To some, this seems highly suspicious in consideration of the public receiving daily, often hourly, updates on infection, hospitalization, and death rates from across the U.K. and the world. And to me, I have to wonder what the data shows. In the same way, I might question why people pay to go to Disney World or why Marvel movies are such a hit?
These are questions my mother might tell me I’m avoiding the answer to because I already know it. I know why people enjoy Marvel movies. It’s a quick, easy escape into a world where everything works out. However, the amount of time people of a certain age spend in Disney World remains a mystery to me.
But the reason the ONS isn’t releasing the numbers now is also evident.

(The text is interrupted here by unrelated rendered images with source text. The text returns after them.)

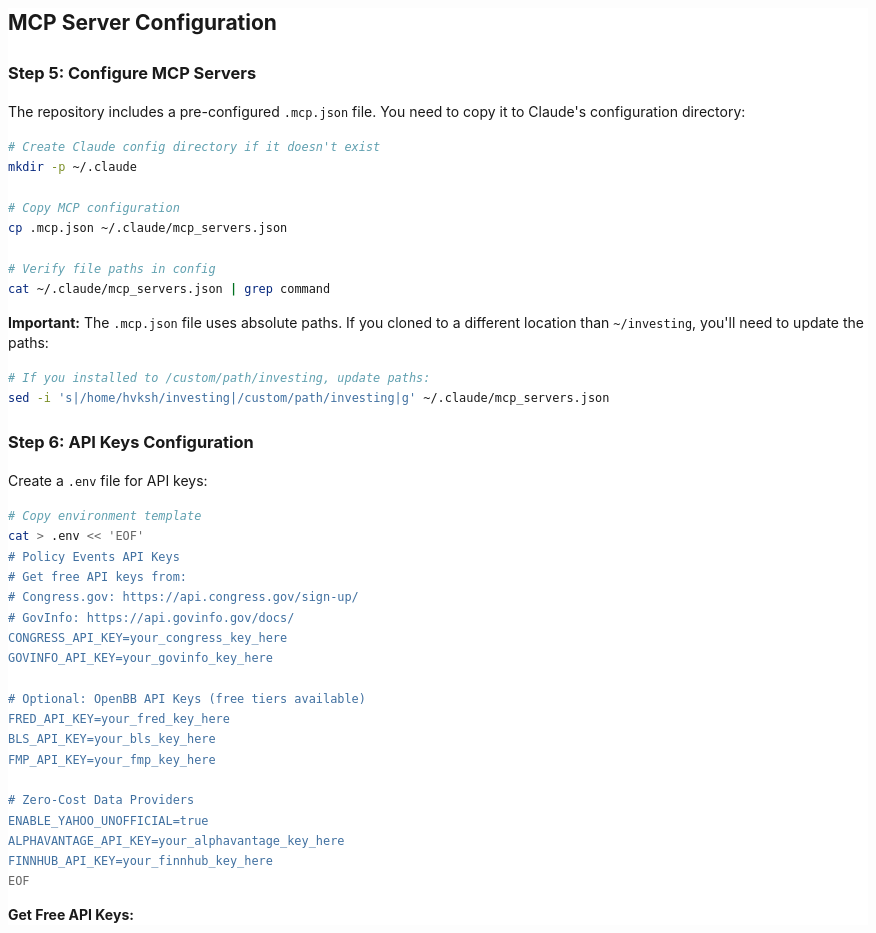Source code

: 
## MCP Server Configuration

### Step 5: Configure MCP Servers

The repository includes a pre-configured `.mcp.json` file. You need to copy it to Claude's configuration directory:

```bash
# Create Claude config directory if it doesn't exist
mkdir -p ~/.claude

# Copy MCP configuration
cp .mcp.json ~/.claude/mcp_servers.json

# Verify file paths in config
cat ~/.claude/mcp_servers.json | grep command
```

**Important:** The `.mcp.json` file uses absolute paths. If you cloned to a different location than `~/investing`, you'll need to update the paths:

```bash
# If you installed to /custom/path/investing, update paths:
sed -i 's|/home/hvksh/investing|/custom/path/investing|g' ~/.claude/mcp_servers.json
```

### Step 6: API Keys Configuration

Create a `.env` file for API keys:

```bash
# Copy environment template
cat > .env << 'EOF'
# Policy Events API Keys
# Get free API keys from:
# Congress.gov: https://api.congress.gov/sign-up/
# GovInfo: https://api.govinfo.gov/docs/
CONGRESS_API_KEY=your_congress_key_here
GOVINFO_API_KEY=your_govinfo_key_here

# Optional: OpenBB API Keys (free tiers available)
FRED_API_KEY=your_fred_key_here
BLS_API_KEY=your_bls_key_here
FMP_API_KEY=your_fmp_key_here

# Zero-Cost Data Providers
ENABLE_YAHOO_UNOFFICIAL=true
ALPHAVANTAGE_API_KEY=your_alphavantage_key_here
FINNHUB_API_KEY=your_finnhub_key_here
EOF
```

**Get Free API Keys:**

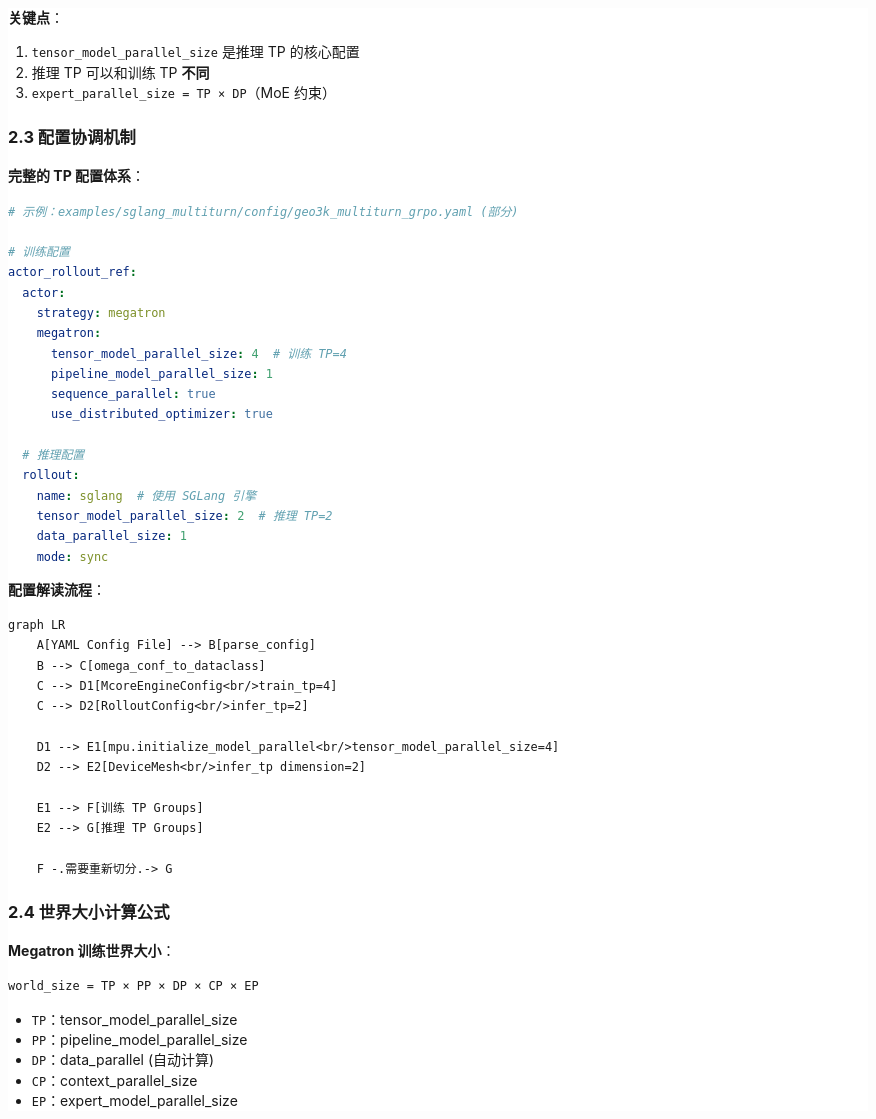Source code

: **关键点**：
1. `tensor_model_parallel_size` 是推理 TP 的核心配置
2. 推理 TP 可以和训练 TP **不同**
3. `expert_parallel_size = TP × DP`（MoE 约束）

### 2.3 配置协调机制

**完整的 TP 配置体系**：

```yaml
# 示例：examples/sglang_multiturn/config/geo3k_multiturn_grpo.yaml (部分)

# 训练配置
actor_rollout_ref:
  actor:
    strategy: megatron
    megatron:
      tensor_model_parallel_size: 4  # 训练 TP=4
      pipeline_model_parallel_size: 1
      sequence_parallel: true
      use_distributed_optimizer: true

  # 推理配置
  rollout:
    name: sglang  # 使用 SGLang 引擎
    tensor_model_parallel_size: 2  # 推理 TP=2
    data_parallel_size: 1
    mode: sync
```

**配置解读流程**：

```mermaid
graph LR
    A[YAML Config File] --> B[parse_config]
    B --> C[omega_conf_to_dataclass]
    C --> D1[McoreEngineConfig<br/>train_tp=4]
    C --> D2[RolloutConfig<br/>infer_tp=2]

    D1 --> E1[mpu.initialize_model_parallel<br/>tensor_model_parallel_size=4]
    D2 --> E2[DeviceMesh<br/>infer_tp dimension=2]

    E1 --> F[训练 TP Groups]
    E2 --> G[推理 TP Groups]

    F -.需要重新切分.-> G
```

### 2.4 世界大小计算公式

**Megatron 训练世界大小**：
```
world_size = TP × PP × DP × CP × EP
```
- `TP`：tensor_model_parallel_size
- `PP`：pipeline_model_parallel_size
- `DP`：data_parallel (自动计算)
- `CP`：context_parallel_size
- `EP`：expert_model_parallel_size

This isn’t a mystery thriller. We aren’t in an alternate reality where conspiracies rule the day. This is simply, most likely, bureaucratic red tape at its shiniest. Section 22(1) allows ONS to delay the publication of findings if it plans to publish the information in the future. The intent behind Section 22(1) hides the true answer:
They aren’t giving up the information because they don’t have to.
After the rapid rise in COVID cases across the world, highlighted in under-vaccinated areas, like a commonsense Rorschach, the ONS is keeping a lid on its information—most likely to save lives, not hide potential risk. In the United States, after six adverse results (blood clots) out of millions of doses of the vaccine, momentum sputtered, and any bipartisan momentum died. Six.
Nevertheless, how is risk not the key talking point of the ONS? Risk assessment should be built into the very foundation of the offices at ONS—numbers are crunched for probability and patterns. Any patterns in vaccine reactions and underlying conditions would be at least helpful to those living with those conditions.
As an American that eats too much pizza, I’d enjoy knowing if other Yankee pie lovers came down with a significant brand of side effects after their vaccination. I can’t speak for diabetics, pregnant women, or Marvel fans, but I don’t think it’s much of a quantum leap to assume they would like to know the probability and patterns found by the office designated to find probabilities and patterns.
If they were hiding a decent hand, wouldn’t they show?
COVID cases begin to rise once more in the United States, and again 100 people die in one day.
Look to America for the best and worst of the vaccine. People avoiding the vaccine as droves of new COVID cases crop up every day, deaths rising faster than Gamestop stock. While some cut lines to get the vaccine as quickly as possible—a friend of mine ran a marathon one weekend then tried to qualify as morbidly overweight the next to get the shot—others have quit work or sued their bosses to avoid it.
What if the ONS isn’t tricking carpenters or robbing Peter to pay Paul? What if they’re just trying to get this thing right and the information gathering is either slow moving or complicated enough that they can’t decipher the proper classifications and don’t want to alarm an already fragile public?
Perhaps they’re not showing their hand because nobody’s called.
Again, I wonder if I’m asking the right question. Instead of how many have died from the vaccine, I find myself wrestling with how many will die without it. But am I afraid to ask the real question because I know the answer? Are they not revealing data because they’ve spotted a pattern and have weighed the risk adverse vaccination news has on high vaccination rates? Are beans to be counted. Yes. An absolute yes.
Selfishly, I just hope this doesn’t ruin another summer of plans.